(Human pose keypoint data)
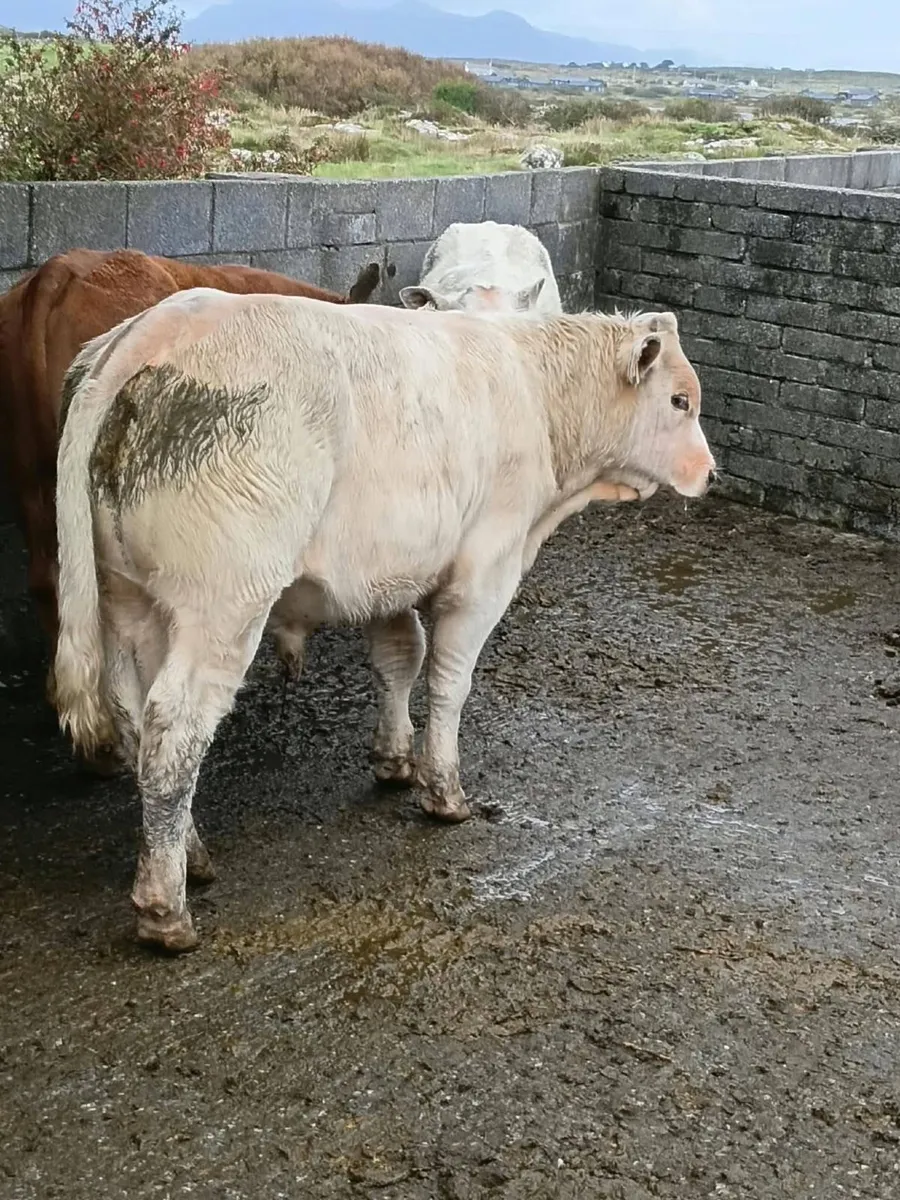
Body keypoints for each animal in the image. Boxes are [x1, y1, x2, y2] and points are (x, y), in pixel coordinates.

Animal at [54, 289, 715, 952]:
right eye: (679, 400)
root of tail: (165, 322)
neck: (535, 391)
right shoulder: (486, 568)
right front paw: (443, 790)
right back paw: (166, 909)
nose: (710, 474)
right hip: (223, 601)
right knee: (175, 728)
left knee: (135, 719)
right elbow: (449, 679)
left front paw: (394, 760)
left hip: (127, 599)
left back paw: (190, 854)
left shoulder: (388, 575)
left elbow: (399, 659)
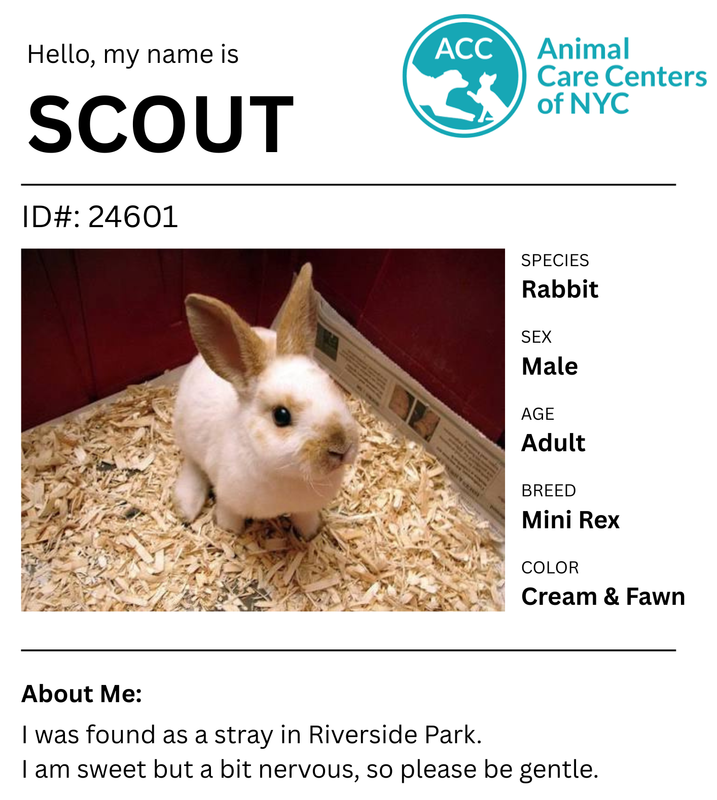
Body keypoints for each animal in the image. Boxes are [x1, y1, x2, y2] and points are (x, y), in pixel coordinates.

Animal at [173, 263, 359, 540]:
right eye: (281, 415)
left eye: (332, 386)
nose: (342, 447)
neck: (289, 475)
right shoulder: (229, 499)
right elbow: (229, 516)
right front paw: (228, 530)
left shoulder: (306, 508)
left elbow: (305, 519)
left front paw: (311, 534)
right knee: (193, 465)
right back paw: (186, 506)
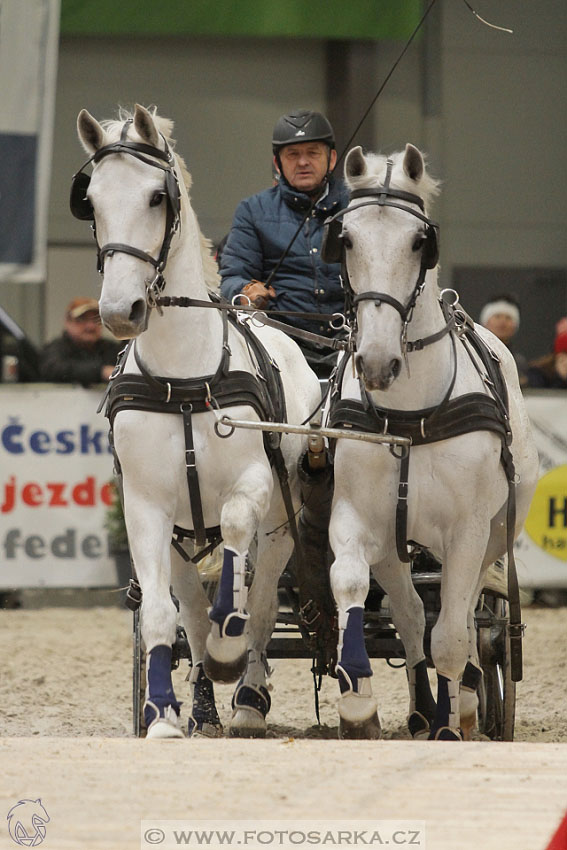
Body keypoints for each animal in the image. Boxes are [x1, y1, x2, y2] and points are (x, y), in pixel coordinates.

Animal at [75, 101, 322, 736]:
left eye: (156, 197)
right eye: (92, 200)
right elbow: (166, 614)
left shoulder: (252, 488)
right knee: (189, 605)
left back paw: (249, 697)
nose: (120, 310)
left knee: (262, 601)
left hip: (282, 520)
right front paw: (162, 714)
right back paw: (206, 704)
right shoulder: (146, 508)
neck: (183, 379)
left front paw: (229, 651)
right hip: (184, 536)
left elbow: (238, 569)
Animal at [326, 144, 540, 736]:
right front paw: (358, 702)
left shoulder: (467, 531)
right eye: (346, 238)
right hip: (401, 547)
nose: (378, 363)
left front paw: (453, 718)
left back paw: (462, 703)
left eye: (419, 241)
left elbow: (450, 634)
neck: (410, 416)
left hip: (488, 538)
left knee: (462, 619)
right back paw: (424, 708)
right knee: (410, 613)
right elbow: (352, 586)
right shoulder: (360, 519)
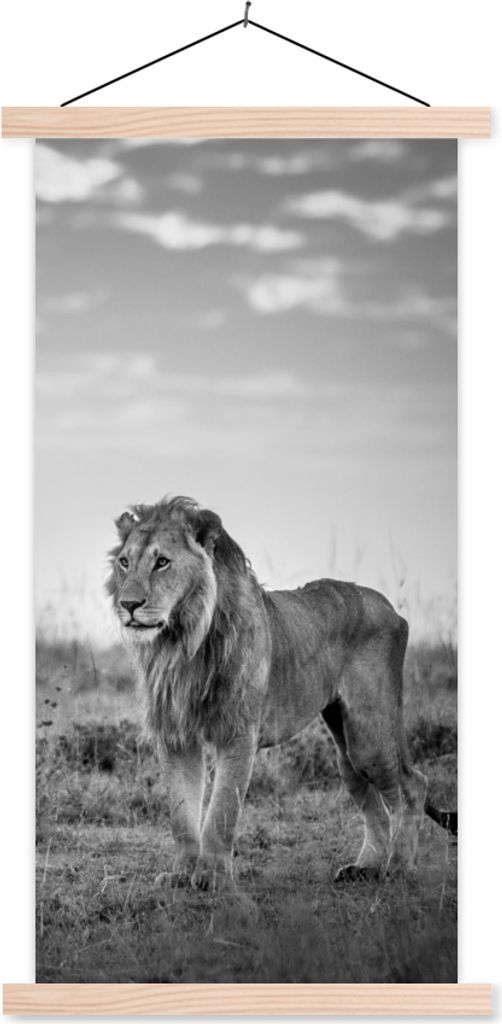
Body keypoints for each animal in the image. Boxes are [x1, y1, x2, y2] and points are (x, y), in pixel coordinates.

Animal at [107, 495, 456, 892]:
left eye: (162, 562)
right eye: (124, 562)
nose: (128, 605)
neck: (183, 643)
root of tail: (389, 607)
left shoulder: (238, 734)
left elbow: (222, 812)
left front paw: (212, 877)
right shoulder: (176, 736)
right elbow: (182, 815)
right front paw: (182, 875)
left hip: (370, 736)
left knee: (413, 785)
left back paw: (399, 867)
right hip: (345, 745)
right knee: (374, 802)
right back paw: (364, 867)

# Exercise directions:
Since only the text is wanted, repeat all the records above exactly and omit the pictures.

# Written solution:
Body keypoints for each animal in the image. Boxes are [x1, y1, x2, y2] and points are (x, y), in pixel coordinates.

Animal at [54, 289, 715, 952]:
right eye: (679, 400)
root of tail: (165, 322)
neck: (535, 391)
right shoulder: (486, 568)
right front paw: (443, 790)
right back paw: (166, 909)
nose: (710, 474)
right hip: (223, 601)
right knee: (175, 728)
left knee: (135, 719)
right elbow: (449, 679)
left front paw: (394, 760)
left hip: (127, 599)
left back paw: (190, 854)
left shoulder: (388, 575)
left elbow: (399, 659)
Body keypoints for each animal in the image. Boxes are [x1, y1, x2, y2] and points are (x, y), in pixel coordinates.

Animal at [173, 263, 359, 540]:
right eye: (281, 415)
left eye: (332, 386)
nose: (342, 447)
neck: (289, 475)
right shoulder: (229, 499)
right elbow: (229, 516)
right front paw: (228, 530)
left shoulder: (306, 508)
left elbow: (305, 519)
left front paw: (311, 534)
right knee: (193, 465)
right back paw: (186, 506)
Body keypoints for each animal in the image. Boxes are [x1, y1, x2, y2] and points are (x, y), in pixel coordinates.

Animal at [75, 101, 322, 736]:
left eye: (156, 197)
right eye: (92, 200)
right elbow: (166, 614)
left shoulder: (252, 488)
right knee: (189, 605)
left back paw: (249, 697)
nose: (120, 310)
left knee: (262, 601)
left hip: (282, 520)
right front paw: (162, 714)
right back paw: (206, 704)
right shoulder: (146, 508)
neck: (183, 379)
left front paw: (229, 651)
right hip: (184, 536)
left elbow: (238, 569)
Animal at [326, 144, 540, 736]:
right front paw: (358, 702)
left shoulder: (467, 531)
right eye: (346, 238)
right hip: (401, 547)
nose: (378, 363)
left front paw: (453, 718)
left back paw: (462, 703)
left eye: (419, 241)
left elbow: (450, 634)
neck: (410, 416)
left hip: (488, 538)
left knee: (462, 619)
right back paw: (424, 708)
right knee: (410, 613)
right elbow: (352, 586)
right shoulder: (360, 519)
Body keypoints for each animal in the image. Boxes are [x1, y1, x2, y2] and points are (x, y), in pixel coordinates.

Animal at [107, 495, 456, 892]:
left eye: (162, 562)
right eye: (124, 562)
nose: (128, 605)
neck: (183, 643)
root of tail: (389, 607)
left shoulder: (238, 734)
left elbow: (222, 812)
left front paw: (212, 877)
right shoulder: (176, 736)
right elbow: (182, 815)
right front paw: (182, 875)
left hip: (370, 736)
left knee: (413, 785)
left back paw: (399, 867)
right hip: (345, 745)
right knee: (374, 802)
right back paw: (364, 867)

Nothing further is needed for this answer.